While the company still has some room for improvement in terms of operational waste and water usage, he said AMC’s management now sees sustainability as central to their business.

“They are aiming to progress from a negative impact on our environment, to becoming a net positive in the long term.

“From an investment perspective, Amcor is a globally exposed cyclical with a defensive earnings growth outlook enhanced by the global economic recovery trading on 14 times its next 12-month earnings and below its five-year average price earnings by 15 times, despite accelerating forecast free cash flow, earnings and dividend growth.”

 

Another one of Laretive’s picks is De.Mem (ASX:DEM).

This Singapore-Australian industrial wastewater company has a blue-chip customer base, reoccurring revenue, and quality management, he said.

“DEM has found success growing revenues both organically and through acquisition, extracting both cost and sales synergies from those deals and increasing margins.”

He said the stock is trading 2.5 times higher than forecast revenues and breaking even (for now).

 

And lastly Laretive named Vulcan Energy Resources (ASX:VUL) as a potentially good investment opportunity.

The company is the owner of the Zero Carbon Lithium Project in Germany’s Upper Rhine Valley, where it promises to produce both renewable electricity and lithium on a ‘carbon negative’ basis from deep geothermal wells.
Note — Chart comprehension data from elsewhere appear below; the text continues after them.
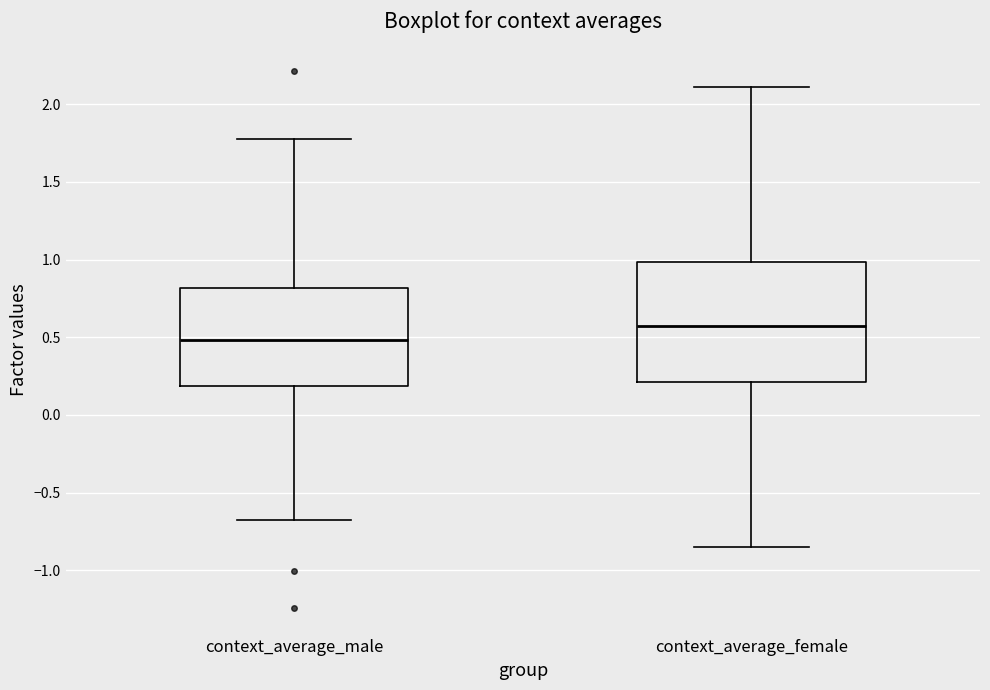

Reading left to right, read every box against the y-axis: the position of its median line, the range the box covers, and the ends of its whiskers. The values are not printed on the chart, so give them approximately, as read against the axis.

context_average_male: median 0.50, box 0.20 to 0.80, whiskers -0.70 to 1.75
context_average_female: median 0.60, box 0.20 to 1.00, whiskers -0.85 to 2.10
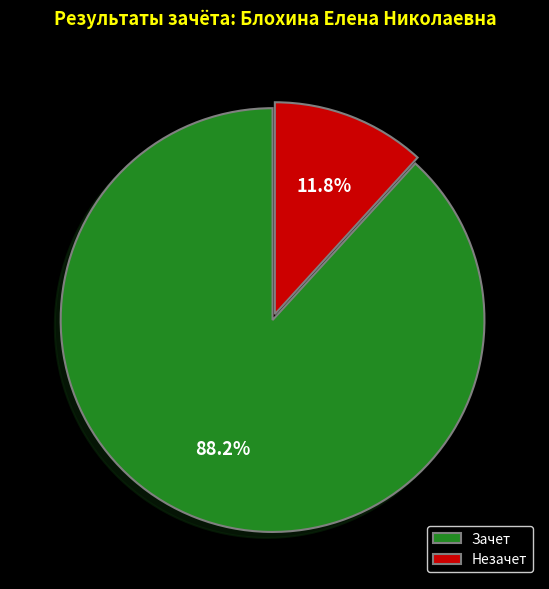

Which category accounts for the majority?

Зачет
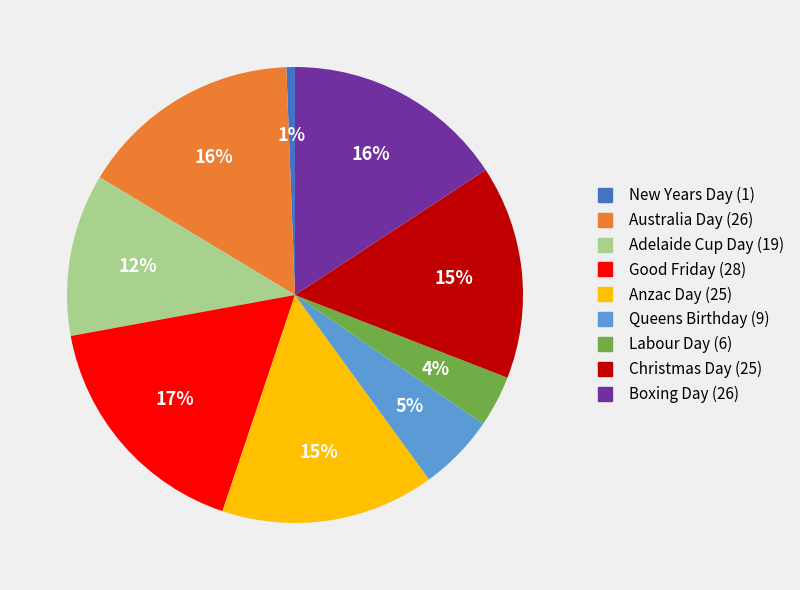

Is the sum of Labour Day and Boxing Day greater than half?

No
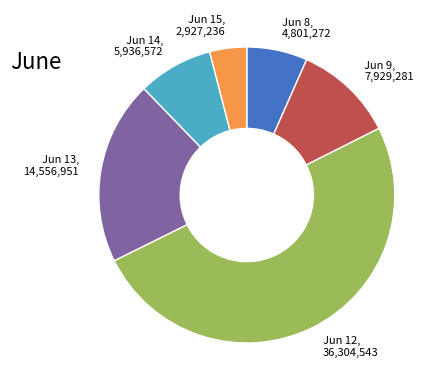

How many slices are in this pie chart?

6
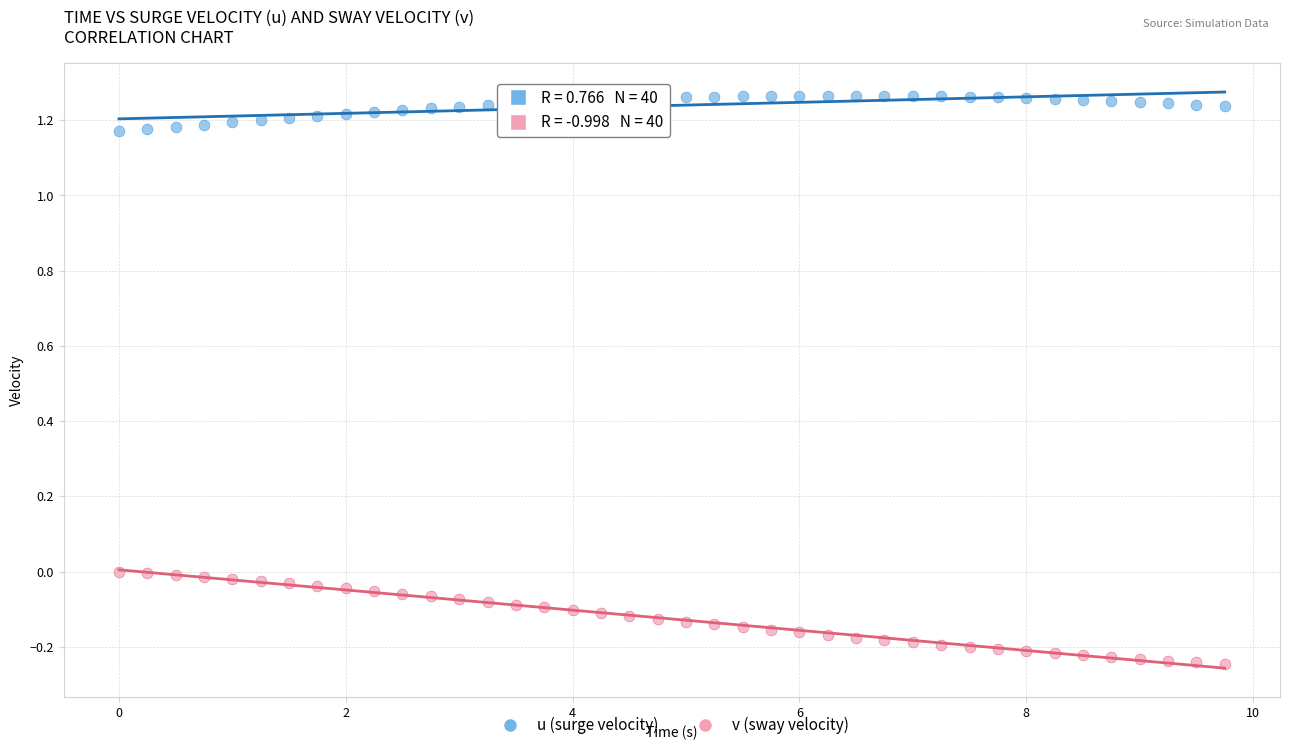

Which series contains the highest Y value?

u (surge velocity)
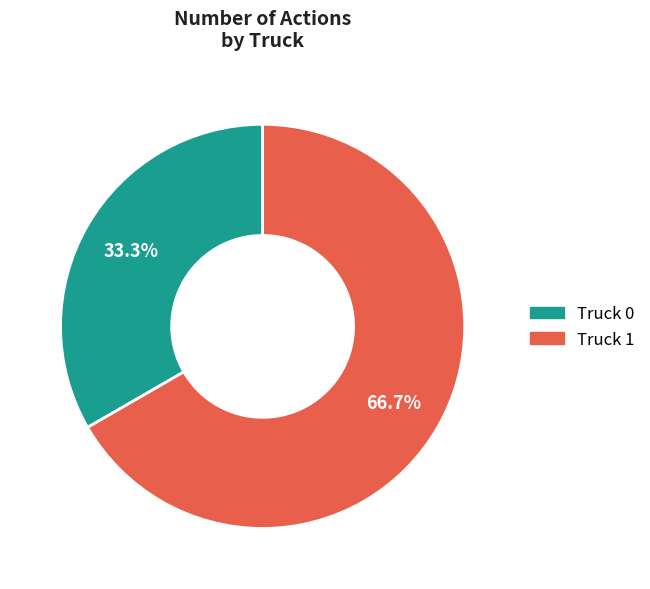

Does Truck 0 account for over 50% of the chart?

No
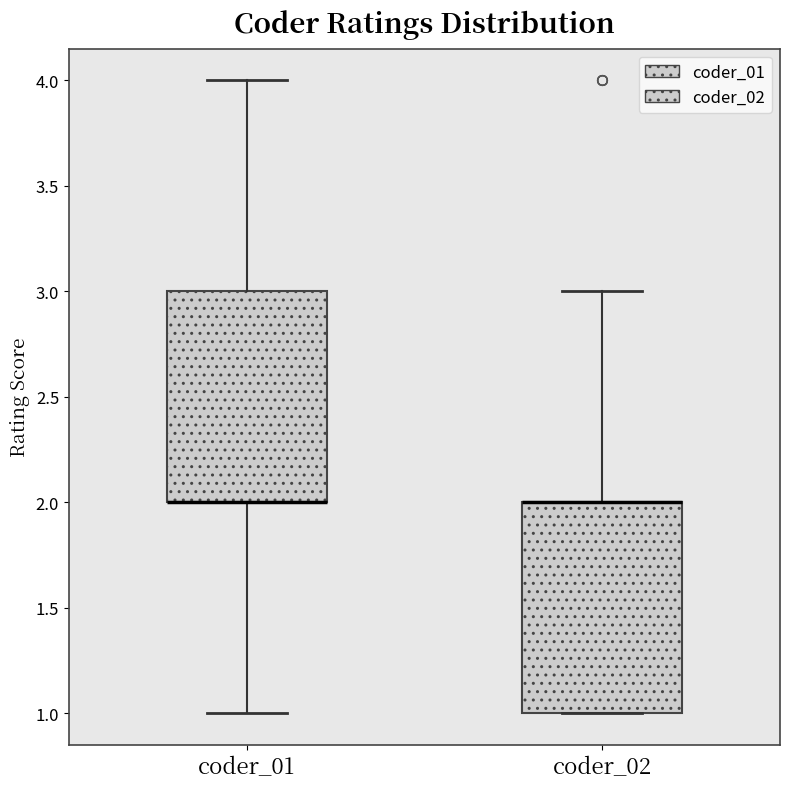

Where is the lower edge of the box for coder_01 on the y-axis? The values are not printed on the chart, so give them approximately, as read against the axis.

2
However, the market darling has caught the wrong side of investor attention lately over a particular report.

Back in October, J Capital Research’s Tim Murray called VUL a “wannabe lithium miner” which “based its highly optimistic assumptions for its project on work done by small consultancies that were owned by management and acquired by Vulcan.”

In the report titled ‘Vulcan: God of Empty Promises’, Murray claimed the project “may never get underway: the costs are higher than the company claims, and the environmental impact is brutal enough that public outcry will block permits.”

Vulcan disputed these claims not too long after in a response that Laretive believes was nothing short of exceptional.

“The company has only increased its transparency and disclosure since that report came out,” he said.

“Around 85% of production has already been contracted to Tier-1 customers, it’s run by a high-calibre team, and the stock is trading at 50% discount to short term fair value and even deeper discount to NPV at spot prices.”

 

The views, information, or opinions expressed in the interviews in this article are solely those of the interviewee and do not represent the views of Stockhead.

Stockhead does not provide, endorse or otherwise assume responsibility for any financial product advice contained in this article.